Proposed Treasury Regulations Issued On Deducting Business Meals
The Tax Cuts And Jobs Act Of 2017 (“TCJA”) was signed into law by President Trump on December 22, 2017. It has been a good 30 years since the last time the Internal Revenue Code received such a major update but for taxpayers.
Deductions Relating to Meal And Entertainment Expenses
Under prior law, a taxpayer generally can deduct business-related meal and entertainment expenses paid or incurred in entertaining a client, customer, or employee. The taxpayer had to show that the item was directly related to (or, in certain cases, associated with) the active conduct of the taxpayer’s trade or business. In such case, a deduction is allowed, although it is generally limited to 50% of the expense amount.

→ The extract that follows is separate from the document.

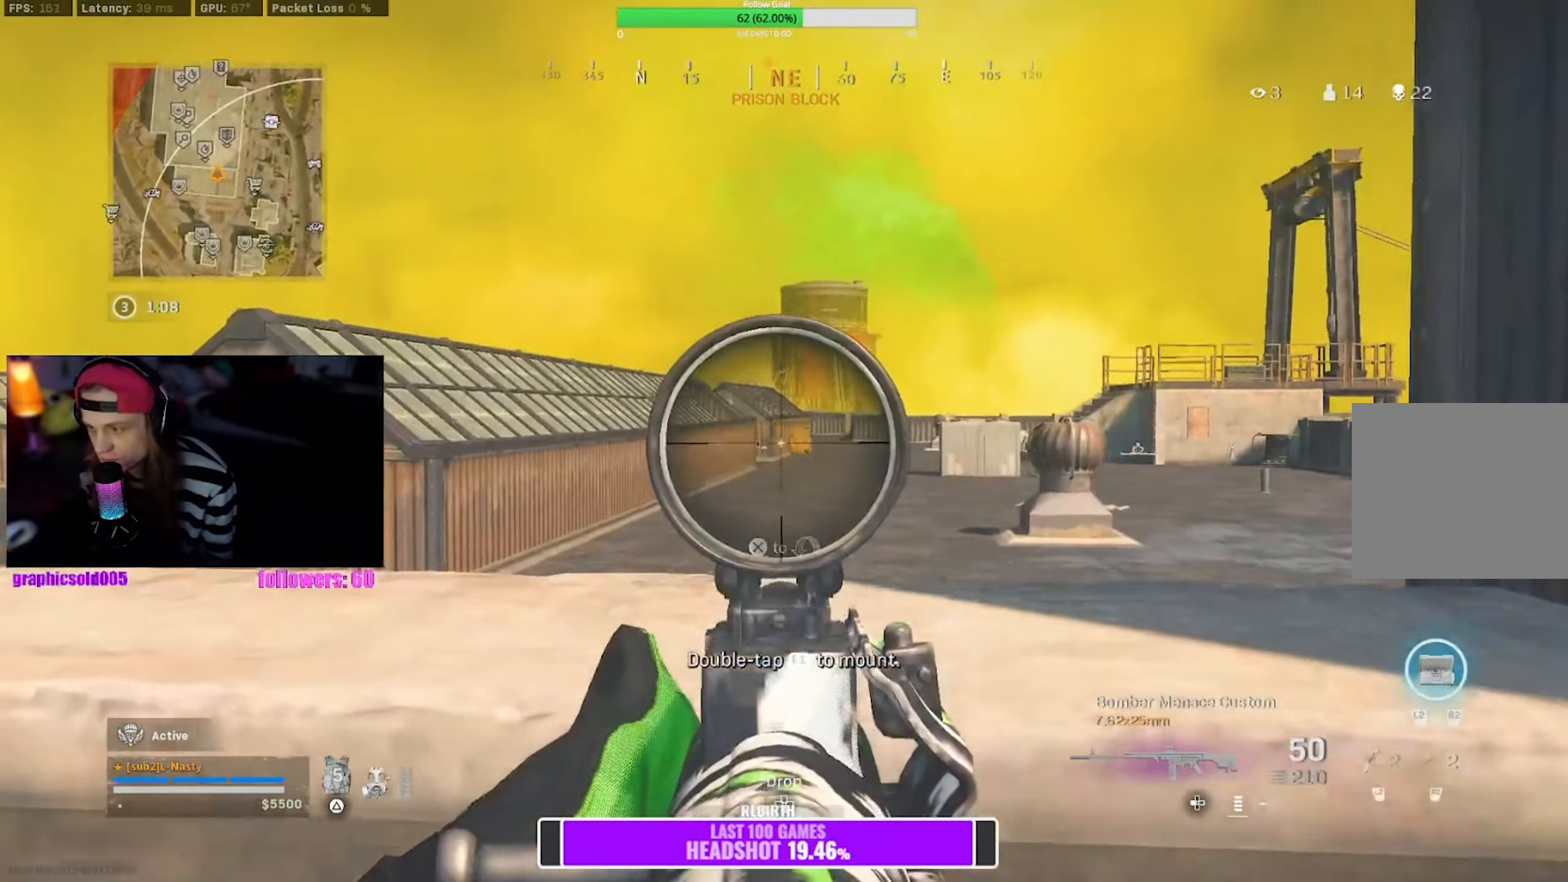
{"buttons": [], "left_stick": "up-left", "right_stick": "center", "events": [[100, "CROSS", "down"], [250, "L1", "up"], [333, "CROSS", "up"], [416, "right_stick", "down-left"], [483, "right_stick", "center"]]}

Starting with 2018 more stringent rules apply with respect to a deduction for meal and entertainment expenses paid after 2017. The TCJA repeals the deduction for most entertainment expenses, effective for amounts incurred after 2017. There is no exception for amount incurred that are directly related to, or associated with, the active conduct of the taxpayer’s trade or business. This repeal would extend to the cost of tickets to sporting events, stadium license fees, private boxes at sporting events, theater tickets, golf club dues, etc.

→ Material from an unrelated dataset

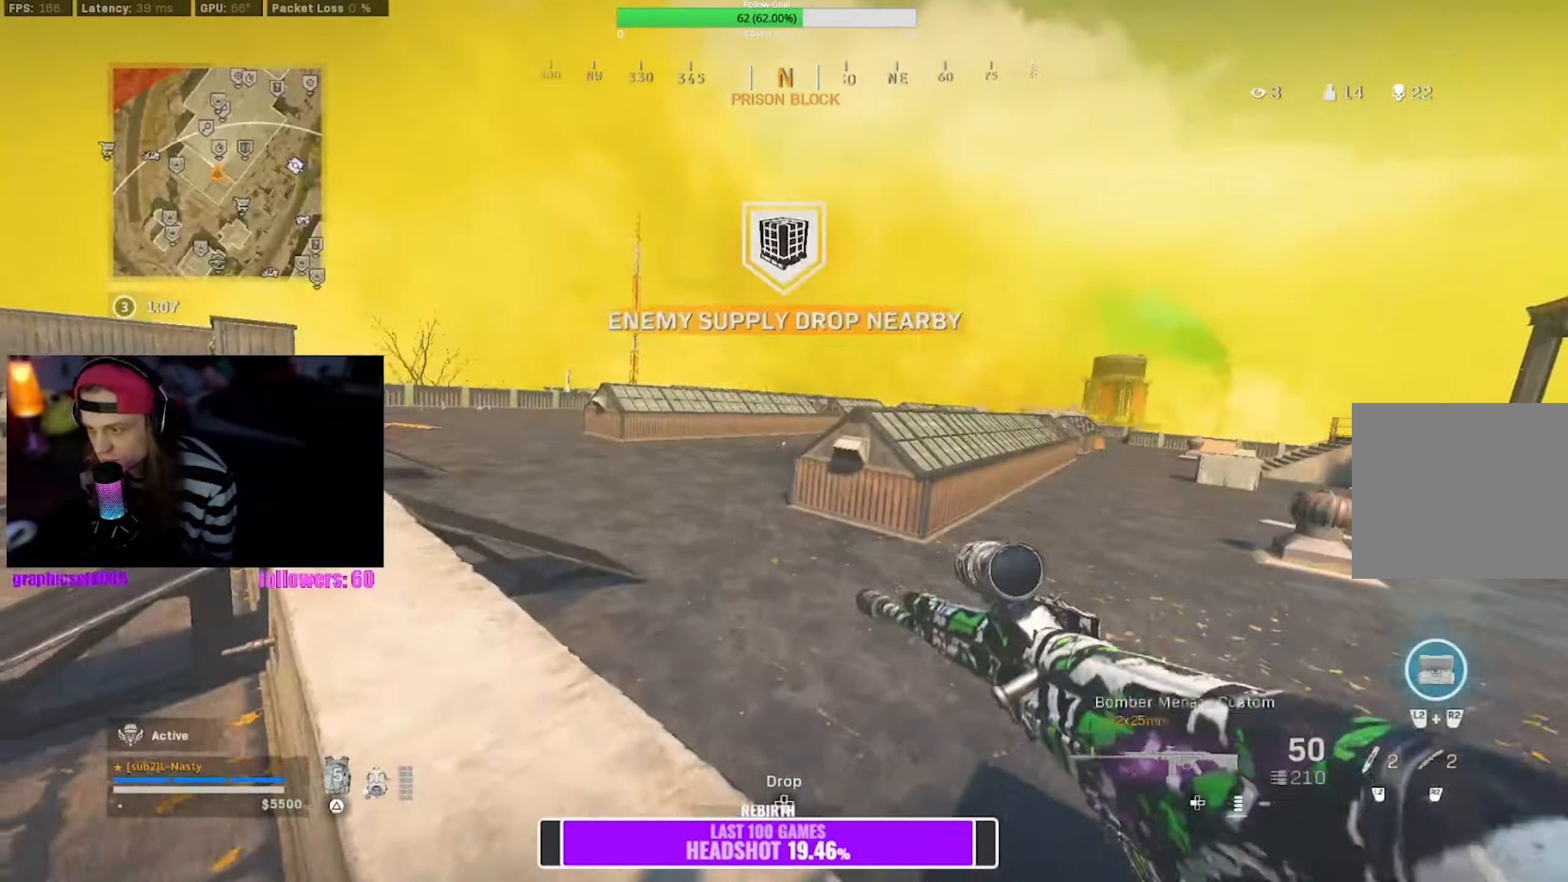
{"buttons": ["CROSS"], "left_stick": "up-left", "right_stick": "center", "events": [[467, "CROSS", "down"]]}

However, it is still possible that some amounts may still be deductible if they meet the exceptions in IRC § 274(e), a provision that was not touched by the TCJA.
The main exceptions in IRC § 274(e) allowing deductibility are:
- Expenses for food and beverages (and facilities used in connection therewith) furnished on the business premises of the taxpayer primarily for the taxpayer’s employees.

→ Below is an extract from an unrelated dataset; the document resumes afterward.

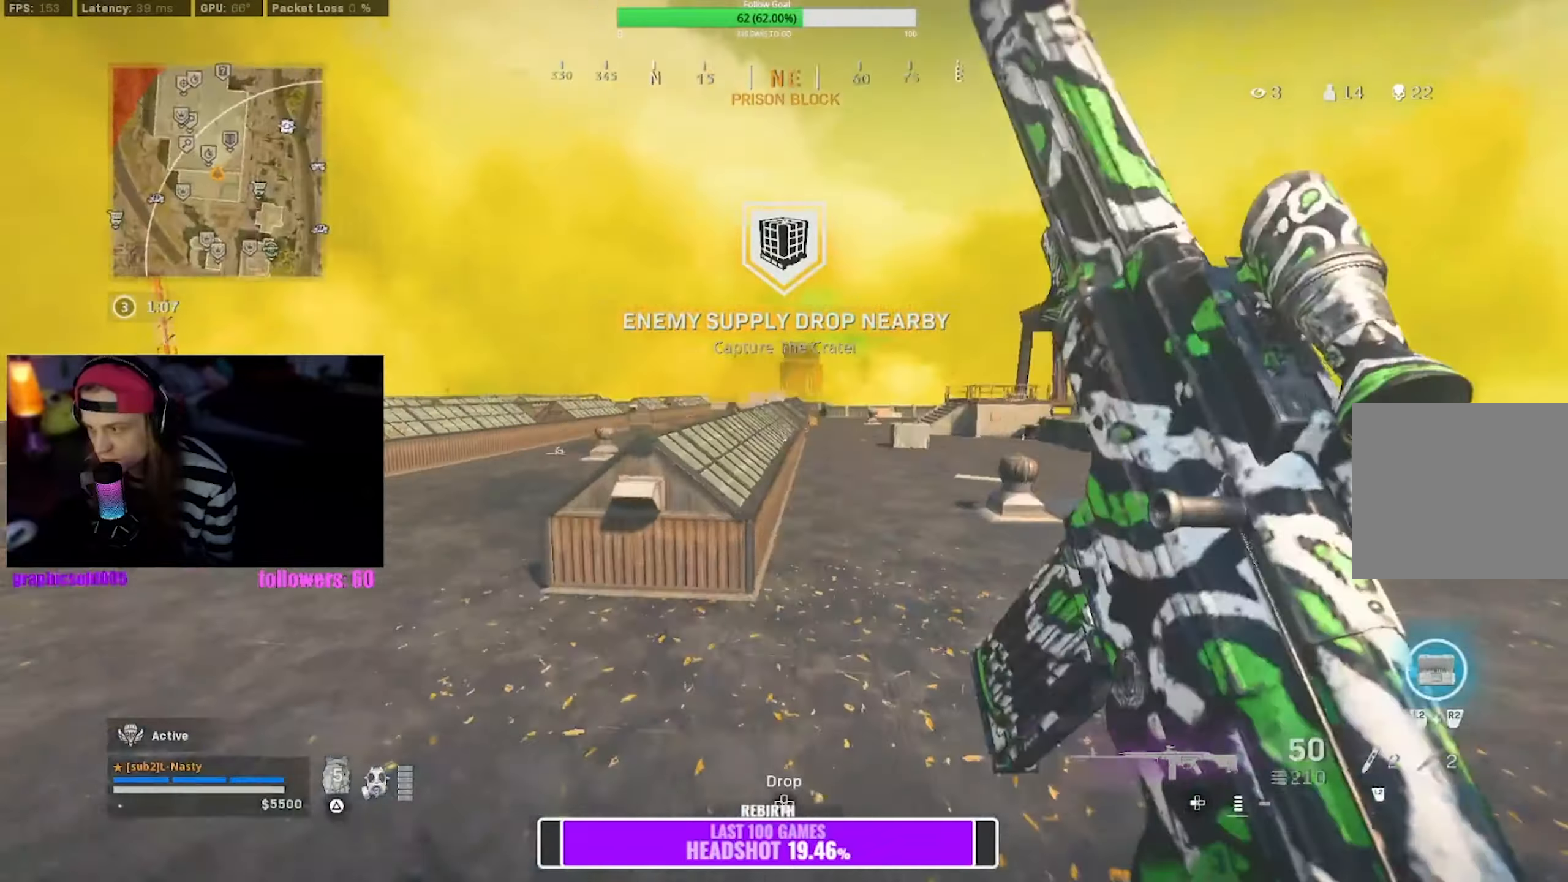
{"buttons": ["L1"], "left_stick": "left", "right_stick": "center", "events": [[50, "L1", "down"], [50, "left_stick", "left"], [83, "CROSS", "up"]]}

- Expenses for recreational, social, or similar activities (and facilities used in connection therewith) primarily for the benefit of employees, other than highly-compensated employees.
- Expenses incurred by a taxpayer which are directly related to business meetings of the taxpayer’s employees, stockholders, agents, or directors.
- Expenses directly related and necessary to attendance at a business meeting or convention of any certain organizations such as business leagues, chambers of commerce, real estate boards, and boards of trade.
- Expenses for goods, services and facilities made available by the taxpayer to the general public.
This lack of clarity by the TCJA created a lot of confusion in the business community which the IRS was looking to address.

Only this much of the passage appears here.